*** Input ***
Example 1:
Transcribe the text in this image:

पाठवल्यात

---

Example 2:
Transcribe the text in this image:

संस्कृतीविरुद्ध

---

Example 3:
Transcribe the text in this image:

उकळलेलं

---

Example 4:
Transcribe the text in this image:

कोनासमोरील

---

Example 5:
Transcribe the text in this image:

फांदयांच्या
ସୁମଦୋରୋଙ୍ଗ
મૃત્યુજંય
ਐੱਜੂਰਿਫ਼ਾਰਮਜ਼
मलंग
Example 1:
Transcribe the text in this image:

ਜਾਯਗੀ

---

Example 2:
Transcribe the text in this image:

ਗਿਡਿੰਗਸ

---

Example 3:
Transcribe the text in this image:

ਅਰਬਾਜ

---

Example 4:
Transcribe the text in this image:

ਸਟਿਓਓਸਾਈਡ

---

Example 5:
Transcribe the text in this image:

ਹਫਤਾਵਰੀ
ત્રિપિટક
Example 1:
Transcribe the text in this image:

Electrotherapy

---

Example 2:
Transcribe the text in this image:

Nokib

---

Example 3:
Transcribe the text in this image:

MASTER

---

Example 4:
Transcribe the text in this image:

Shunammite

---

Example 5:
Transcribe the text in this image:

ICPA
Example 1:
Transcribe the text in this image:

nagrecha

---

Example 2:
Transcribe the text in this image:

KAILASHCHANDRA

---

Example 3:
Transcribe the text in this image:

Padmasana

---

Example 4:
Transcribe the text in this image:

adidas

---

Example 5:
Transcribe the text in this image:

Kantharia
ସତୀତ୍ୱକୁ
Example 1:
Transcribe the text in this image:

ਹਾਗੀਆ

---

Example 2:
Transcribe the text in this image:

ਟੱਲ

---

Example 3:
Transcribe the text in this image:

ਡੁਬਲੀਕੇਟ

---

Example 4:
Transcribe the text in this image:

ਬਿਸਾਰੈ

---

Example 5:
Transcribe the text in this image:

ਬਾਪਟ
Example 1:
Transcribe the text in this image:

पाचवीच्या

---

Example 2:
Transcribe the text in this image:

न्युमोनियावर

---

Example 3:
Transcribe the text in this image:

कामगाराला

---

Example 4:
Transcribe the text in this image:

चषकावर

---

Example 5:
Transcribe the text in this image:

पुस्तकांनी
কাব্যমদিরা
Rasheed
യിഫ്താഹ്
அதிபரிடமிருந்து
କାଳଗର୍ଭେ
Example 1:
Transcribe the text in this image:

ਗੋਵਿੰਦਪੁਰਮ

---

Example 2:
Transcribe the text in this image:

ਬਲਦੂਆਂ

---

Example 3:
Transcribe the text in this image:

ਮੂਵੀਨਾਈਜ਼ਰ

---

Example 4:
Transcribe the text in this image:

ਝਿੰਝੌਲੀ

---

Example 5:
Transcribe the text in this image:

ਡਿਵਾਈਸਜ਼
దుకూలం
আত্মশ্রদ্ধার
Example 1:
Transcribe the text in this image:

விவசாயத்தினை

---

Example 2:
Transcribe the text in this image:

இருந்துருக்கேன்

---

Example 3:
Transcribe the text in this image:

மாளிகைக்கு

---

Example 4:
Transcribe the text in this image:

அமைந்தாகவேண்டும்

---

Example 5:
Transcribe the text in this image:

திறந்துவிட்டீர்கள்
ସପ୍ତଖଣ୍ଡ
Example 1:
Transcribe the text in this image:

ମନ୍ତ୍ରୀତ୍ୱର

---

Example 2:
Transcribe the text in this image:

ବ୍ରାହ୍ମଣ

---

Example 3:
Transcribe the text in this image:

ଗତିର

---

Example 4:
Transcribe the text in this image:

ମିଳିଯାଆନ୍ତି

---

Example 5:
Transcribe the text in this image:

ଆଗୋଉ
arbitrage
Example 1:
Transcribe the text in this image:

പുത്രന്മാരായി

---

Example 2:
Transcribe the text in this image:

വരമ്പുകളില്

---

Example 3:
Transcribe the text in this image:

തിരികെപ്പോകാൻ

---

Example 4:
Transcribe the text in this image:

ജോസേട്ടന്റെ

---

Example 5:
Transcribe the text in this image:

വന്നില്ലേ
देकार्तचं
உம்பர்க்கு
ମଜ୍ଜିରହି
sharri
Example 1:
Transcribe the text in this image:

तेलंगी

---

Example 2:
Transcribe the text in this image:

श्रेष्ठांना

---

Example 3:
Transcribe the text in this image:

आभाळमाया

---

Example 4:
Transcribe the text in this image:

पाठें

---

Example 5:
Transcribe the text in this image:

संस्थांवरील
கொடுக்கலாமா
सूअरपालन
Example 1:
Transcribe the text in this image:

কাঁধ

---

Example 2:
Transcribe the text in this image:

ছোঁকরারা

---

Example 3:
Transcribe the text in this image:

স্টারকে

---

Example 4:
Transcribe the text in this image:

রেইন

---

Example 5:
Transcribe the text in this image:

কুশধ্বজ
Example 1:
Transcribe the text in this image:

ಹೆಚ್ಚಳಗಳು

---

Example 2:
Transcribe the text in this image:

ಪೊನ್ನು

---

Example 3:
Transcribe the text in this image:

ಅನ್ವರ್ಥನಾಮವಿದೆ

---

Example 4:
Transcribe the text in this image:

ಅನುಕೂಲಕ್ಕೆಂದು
***
With nothing left out, return each entry exactly.

◆ **Solved problem**:
Example 1:
Transcribe the text in this image:

पाठवल्यात

---

Example 2:
Transcribe the text in this image:

संस्कृतीविरुद्ध

---

Example 3:
Transcribe the text in this image:

उकळलेलं

---

Example 4:
Transcribe the text in this image:

कोनासमोरील

---

Example 5:
Transcribe the text in this image:

फांदयांच्या
ସୁମଦୋରୋଙ୍ଗ
મૃત્યુજંય
ਐੱਜੂਰਿਫ਼ਾਰਮਜ਼
मलंग
Example 1:
Transcribe the text in this image:

ਜਾਯਗੀ

---

Example 2:
Transcribe the text in this image:

ਗਿਡਿੰਗਸ

---

Example 3:
Transcribe the text in this image:

ਅਰਬਾਜ

---

Example 4:
Transcribe the text in this image:

ਸਟਿਓਓਸਾਈਡ

---

Example 5:
Transcribe the text in this image:

ਹਫਤਾਵਰੀ
ત્રિપિટક
Example 1:
Transcribe the text in this image:

Electrotherapy

---

Example 2:
Transcribe the text in this image:

Nokib

---

Example 3:
Transcribe the text in this image:

MASTER

---

Example 4:
Transcribe the text in this image:

Shunammite

---

Example 5:
Transcribe the text in this image:

ICPA
Example 1:
Transcribe the text in this image:

nagrecha

---

Example 2:
Transcribe the text in this image:

KAILASHCHANDRA

---

Example 3:
Transcribe the text in this image:

Padmasana

---

Example 4:
Transcribe the text in this image:

adidas

---

Example 5:
Transcribe the text in this image:

Kantharia
ସତୀତ୍ୱକୁ
Example 1:
Transcribe the text in this image:

ਹਾਗੀਆ

---

Example 2:
Transcribe the text in this image:

ਟੱਲ

---

Example 3:
Transcribe the text in this image:

ਡੁਬਲੀਕੇਟ

---

Example 4:
Transcribe the text in this image:

ਬਿਸਾਰੈ

---

Example 5:
Transcribe the text in this image:

ਬਾਪਟ
Example 1:
Transcribe the text in this image:

पाचवीच्या

---

Example 2:
Transcribe the text in this image:

न्युमोनियावर

---

Example 3:
Transcribe the text in this image:

कामगाराला

---

Example 4:
Transcribe the text in this image:

चषकावर

---

Example 5:
Transcribe the text in this image:

पुस्तकांनी
কাব্যমদিরা
Rasheed
യിഫ്താഹ്
அதிபரிடமிருந்து
କାଳଗର୍ଭେ
Example 1:
Transcribe the text in this image:

ਗੋਵਿੰਦਪੁਰਮ

---

Example 2:
Transcribe the text in this image:

ਬਲਦੂਆਂ

---

Example 3:
Transcribe the text in this image:

ਮੂਵੀਨਾਈਜ਼ਰ

---

Example 4:
Transcribe the text in this image:

ਝਿੰਝੌਲੀ

---

Example 5:
Transcribe the text in this image:

ਡਿਵਾਈਸਜ਼
దుకూలం
আত্মশ্রদ্ধার
Example 1:
Transcribe the text in this image:

விவசாயத்தினை

---

Example 2:
Transcribe the text in this image:

இருந்துருக்கேன்

---

Example 3:
Transcribe the text in this image:

மாளிகைக்கு

---

Example 4:
Transcribe the text in this image:

அமைந்தாகவேண்டும்

---

Example 5:
Transcribe the text in this image:

திறந்துவிட்டீர்கள்
ସପ୍ତଖଣ୍ଡ
Example 1:
Transcribe the text in this image:

ମନ୍ତ୍ରୀତ୍ୱର

---

Example 2:
Transcribe the text in this image:

ବ୍ରାହ୍ମଣ

---

Example 3:
Transcribe the text in this image:

ଗତିର

---

Example 4:
Transcribe the text in this image:

ମିଳିଯାଆନ୍ତି

---

Example 5:
Transcribe the text in this image:

ଆଗୋଉ
arbitrage
Example 1:
Transcribe the text in this image:

പുത്രന്മാരായി

---

Example 2:
Transcribe the text in this image:

വരമ്പുകളില്

---

Example 3:
Transcribe the text in this image:

തിരികെപ്പോകാൻ

---

Example 4:
Transcribe the text in this image:

ജോസേട്ടന്റെ

---

Example 5:
Transcribe the text in this image:

വന്നില്ലേ
देकार्तचं
உம்பர்க்கு
ମଜ୍ଜିରହି
sharri
Example 1:
Transcribe the text in this image:

तेलंगी

---

Example 2:
Transcribe the text in this image:

श्रेष्ठांना

---

Example 3:
Transcribe the text in this image:

आभाळमाया

---

Example 4:
Transcribe the text in this image:

पाठें

---

Example 5:
Transcribe the text in this image:

संस्थांवरील
கொடுக்கலாமா
सूअरपालन
Example 1:
Transcribe the text in this image:

কাঁধ

---

Example 2:
Transcribe the text in this image:

ছোঁকরারা

---

Example 3:
Transcribe the text in this image:

স্টারকে

---

Example 4:
Transcribe the text in this image:

রেইন

---

Example 5:
Transcribe the text in this image:

কুশধ্বজ
Example 1:
Transcribe the text in this image:

ಹೆಚ್ಚಳಗಳು

---

Example 2:
Transcribe the text in this image:

ಪೊನ್ನು

---

Example 3:
Transcribe the text in this image:

ಅನ್ವರ್ಥನಾಮವಿದೆ

---

Example 4:
Transcribe the text in this image:

ಅನುಕೂಲಕ್ಕೆಂದು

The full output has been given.